Theoretically one could use the Palm phone to restrict the amount of telephone calls received. You simply tell parties your phone can’t place or receive phone calls, so people have to text or email if they want to reach you. Of course you’ll need to leave your main phone off and carry solely the Palm with you, but you actually won’t get any calls, Eventually people will get the point and never call again. I guess that’s good for the introverts among us.

At the end of the day, I can’t really recommend a Palm to anyone who’s looking to replace their regular phone with something minimalist or reduce their cell phone footprint. You’ll still end up using your regular phone anyway during the day.

If you’re looking for an overpriced device that lets you act a fool on social media the size of a pack of gum, however, the Palm might be for you.
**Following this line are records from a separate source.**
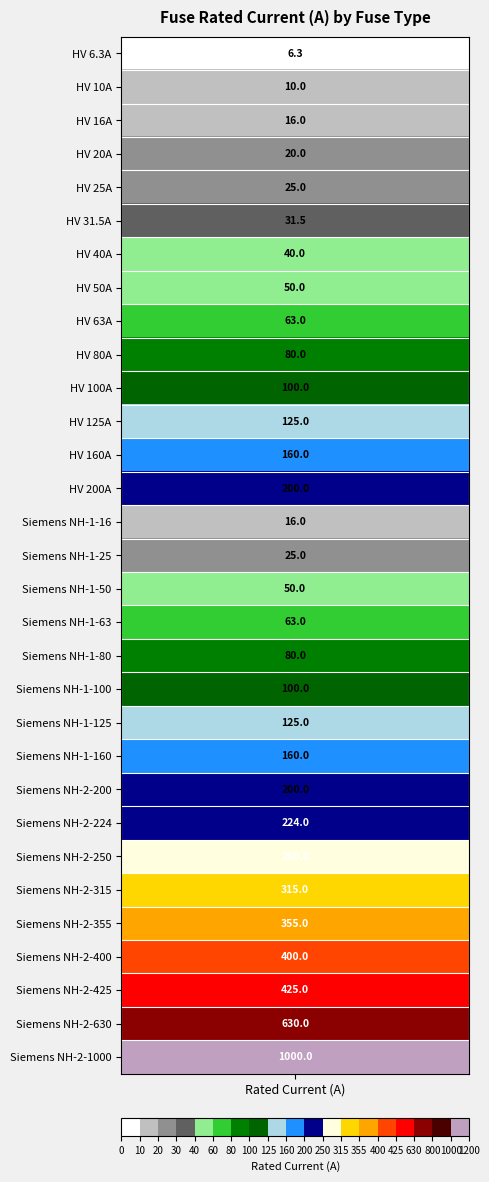

What is the average value?

172.4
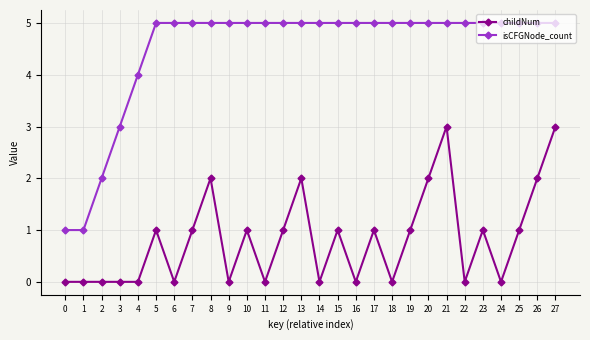

What is the difference between the highest and lowest values at 17?

4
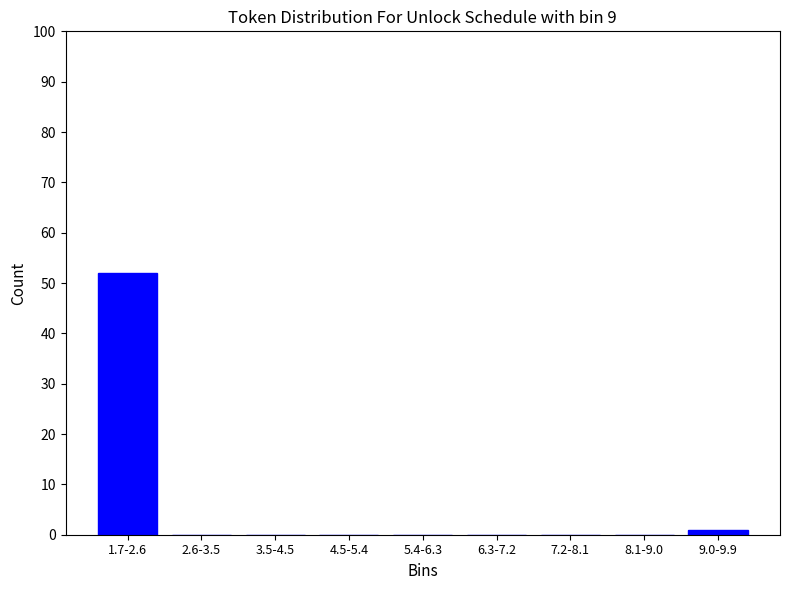

Reading left to right, list all the values displayed in this chart.

1.7-2.6=52	2.6-3.5=0	3.5-4.5=0	4.5-5.4=0	5.4-6.3=0	6.3-7.2=0	7.2-8.1=0	8.1-9.0=0	9.0-9.9=1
And with just text and email capabilities, you’re bound to say something that will be taken out of context and people will stop talking to you altogether.

On second thought, in our weird virus-riddled 2020, maybe the Palm is the beneficial social distancing tool we all need.

8 thoughts on “Seaton’s Consumer Review: Palm Phones

  1. Hunting Guy

    Thomas Sowell.

    “The march of science and technology does not imply growing intellectual complexity in the lives of most people. It often means the opposite.”

      1. Guitardave

        “I’ll be gawd-damned if I’m gonna start shaving my palms just so i can read a fucking text!” -Me.

  2. The Real Kurt

    So, either you’re under 40, or have a really good set of glasses.

    F’ing no – I have a hard enough time with my fairly full size Android.

    The Real Kurt

  3. Richard Parker

    Putting ‘slavery’ and ‘Stephen Curry’ in the same sentence, Not a Good Look. Check you privilege.

  4. Random Wine Geek

    I inferred from the title that this post was going to be about my beloved Palm Treo 650, which seemed about 15 years late but would still be a welcome dose of nostalgia during these troubled times. After considering the violence and threats to feelings of safety inherent in a device that involved repeated pokes with a phallic stylus, though, I’m grateful that such a problematic device has been consigned to the dustbin of history, along with its contemporary symbol of white supremacy, the [censored]berry.